Single cell and bulk library preparation and sequencing
Single cell library preparation was performed according to the manufacturer’s instructions for the 10× Chromium single cell kit (10x Genomics). The libraries were then pooled and sequenced on a NextSeq 2000 sequencer (Illumina). Single cell RNA seq data processing and quality control Read processing was performed using the 10x Genomics workflow (Zheng et al. 2017). Briefly, the Cell Ranger Single Cell Software Suite (v3.0.1) was used for demultiplexing, barcode assignment, and unique molecular identifier (UMI) quantification (http://software.10xgenomics.com/single cell/overview/welcome). The reads were aligned to a custom mm10 reference genome (Genome Reference Consortium Mouse Build 38) extended with additional annotation for several frequently used mouse transgenes. Both lanes per sample were merged using the ‘cellranger mkfastq’ function and processed using the ‘cellranger count’ function. In total, the Cell Ranger software detected 7,921 cells per sample, sequenced at 23,326 reads and identifying 1,611 genes derived from 4,375 UMIs per cell on average across all samples. The following metrics were used to flag poor quality cells: number of genes detected, total number of UMIs, and percentage of molecules mapped to mitochondrial genes. Within the Seurat workflow, low quality and artifact cells were excluded by removing any cells that expressed fewer than 200 genes, and removed genes expressed in less than 3 cells. Gene expression matrices were transformed for better interpretability using the Seurat function ‘NormalizeData’. A total of 51,943 cells were included in the subsequent clustering and pseudo time analyses.

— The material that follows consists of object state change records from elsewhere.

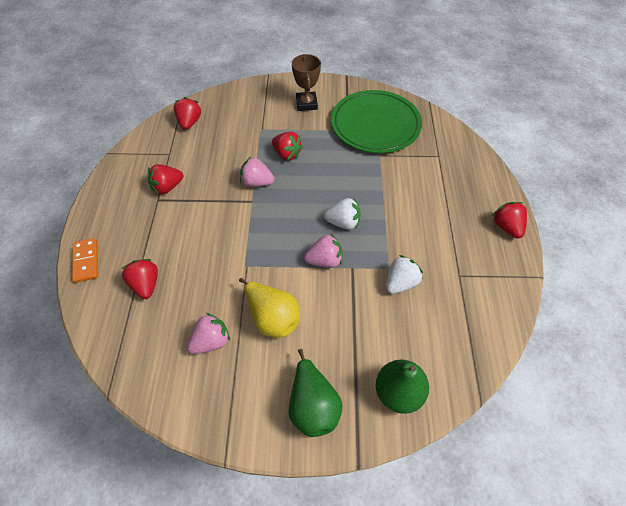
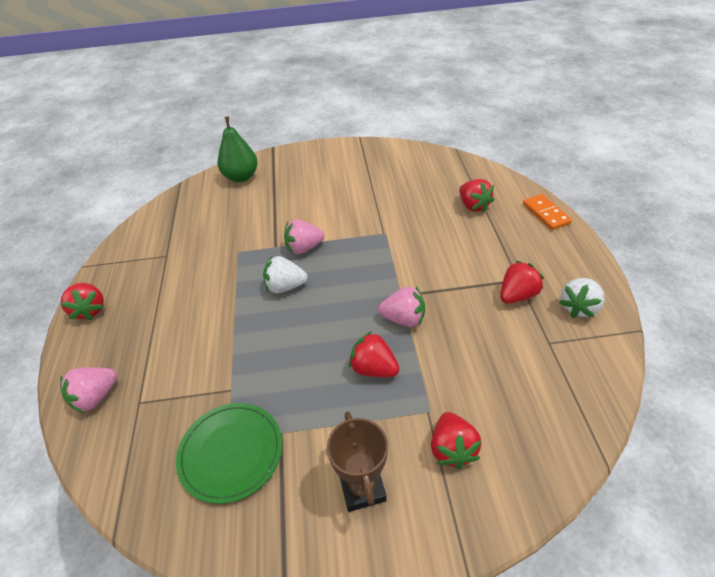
camera: 175 degrees right, 10 degrees down
(189, 122) = (556, 405): red strawberry -> red strawberry (452, 449)
(211, 341) = (393, 181): pink strawberry -> pink strawberry (96, 397)
(272, 318) = (346, 201): yellow pear -> none
(313, 406) = (305, 163): green pear -> none
(375, 125) = (231, 453): green plate -> green plate, size x0.65
(400, 283) = (227, 241): white strawberry -> white strawberry (579, 307)

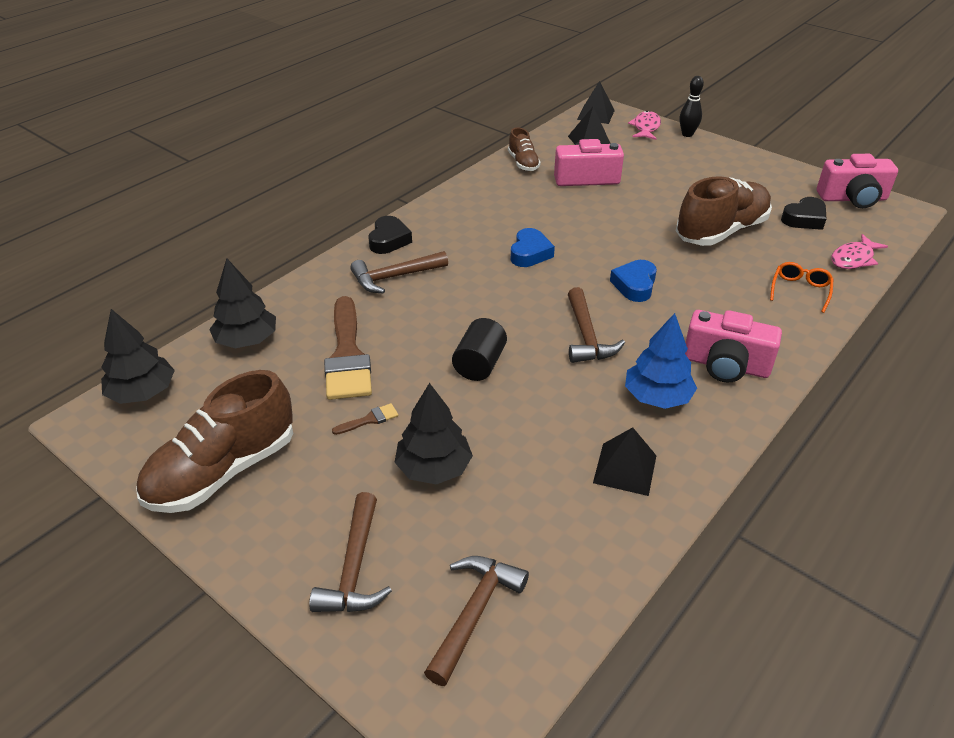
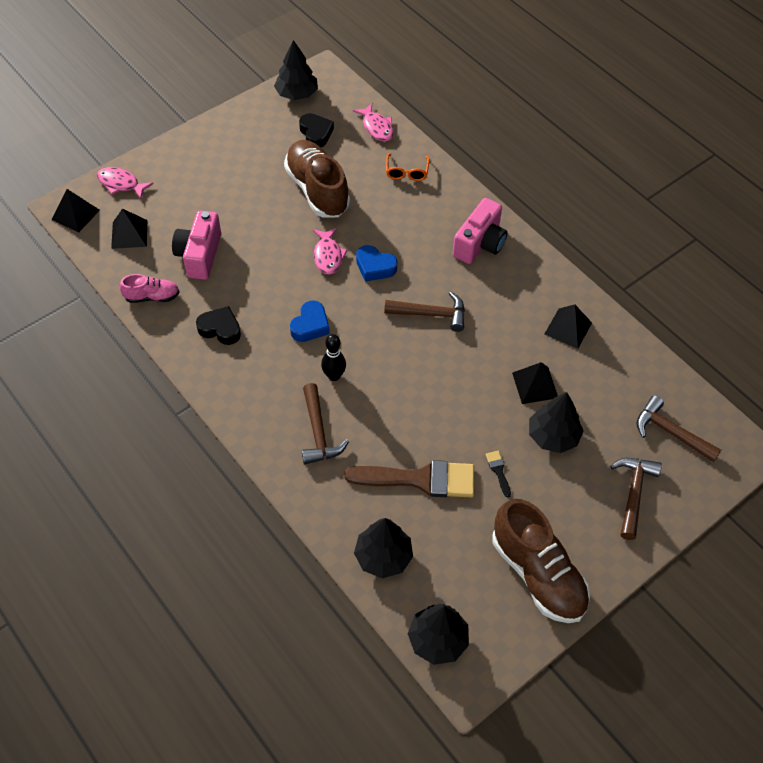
camera: 80 degrees left, 15 degrees up
(354, 568) = (633, 493): brown hammer -> brown hammer turned 90 degrees counterclockwise
(369, 419) = (498, 471): brown brush -> black brush
(389, 240) = (256, 430): black heart -> black heart (220, 329)
(479, 364) = (449, 389): black cylinder -> none
(512, 442) = (535, 385): none -> black pyramid
(523, 163) = (152, 297): brown shoe -> pink shoe
(530, 253) = (310, 325): blue heart -> blue heart turned 90 degrees clockwise
(631, 251) = (328, 256): none -> pink fish
(657, 397) = (505, 291): blue tree -> none
(687, 134) = (148, 158): black bowling pin -> black bowling pin (334, 376)
(800, 290) = (407, 172): orange glasses -> orange glasses turned 120 degrees counterclockwise
(852, 199) = (297, 94): pink camera -> black tree

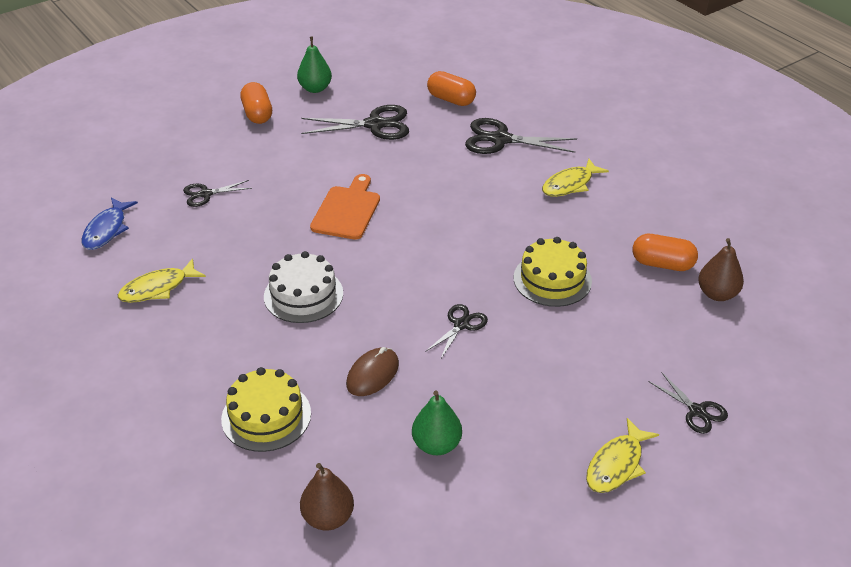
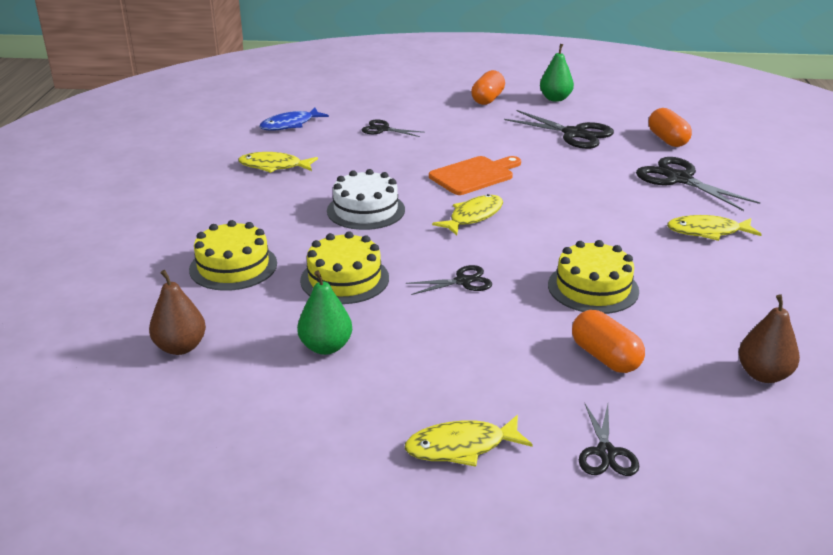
camera: 40 degrees right, 10 degrees down
(372, 374) = (344, 279): brown mouse -> yellow cake
(396, 256) = (473, 216): none -> yellow fish
(662, 264) = (729, 325): orange capsule -> orange capsule (605, 357)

For cross-condition data integration and batch correction, ‘FindIntegrationAnchors’ and ‘IntegrateData’ were applied to data in Seurat, following the data integration vignette (https://satijalab.org/seurat/archive/v3.2/immune_alignment. html)
Targeted LC-MS/MS
Supernatants from the inflammatory lesions were placed in ice cold methanol containing deuterated internal standards (d8-5S-hydroxyeicosatetraenoic acid (5-HETE), d4-leukotriene B4 (LTB4), d4-prostaglandin E2 (PGE2) and d5-lipoxin A4 (LXA4); 500pg each) and homogenized using a PTFE Dounce (Kimble Chase). Proteins were allowed to precipitate (4oC), and lipid mediators were extracted using C18 solid-phase cartridges as described before (Dalli et al., 2018) Measurement of lipid mediators was carried out by liquid chromatography-tandem mass spectrometry (LC-MS/MS) using a QTrap 5500 (ABSciex, Framingham, MA) equipped with a Shimadzu LC-20AD HPLC and a Shimadzu SIL-20AC autoinjector (Shimadzu, Kyoto, Japan). An Agilent Eclipse Plus C18 column (100mm x 4.6 mm x 1.8 mm) maintained at 50oC was used with a gradient of methanol/water/acetic acid of 55:45:0.01 (v/v/v) to 100:0:0.01 at 0.4 ml/min flow rate. Multiple reaction monitoring (MRM) transitions were used to identify and quantify lipid mediators in samples, as compared with retention times of authentic standards run in parallel. Quantification was achieved using calibration curves constructed with synthetic standards for each mediator, after normalization to extraction recovery based on internal standards and followed by normalization to tissue weight.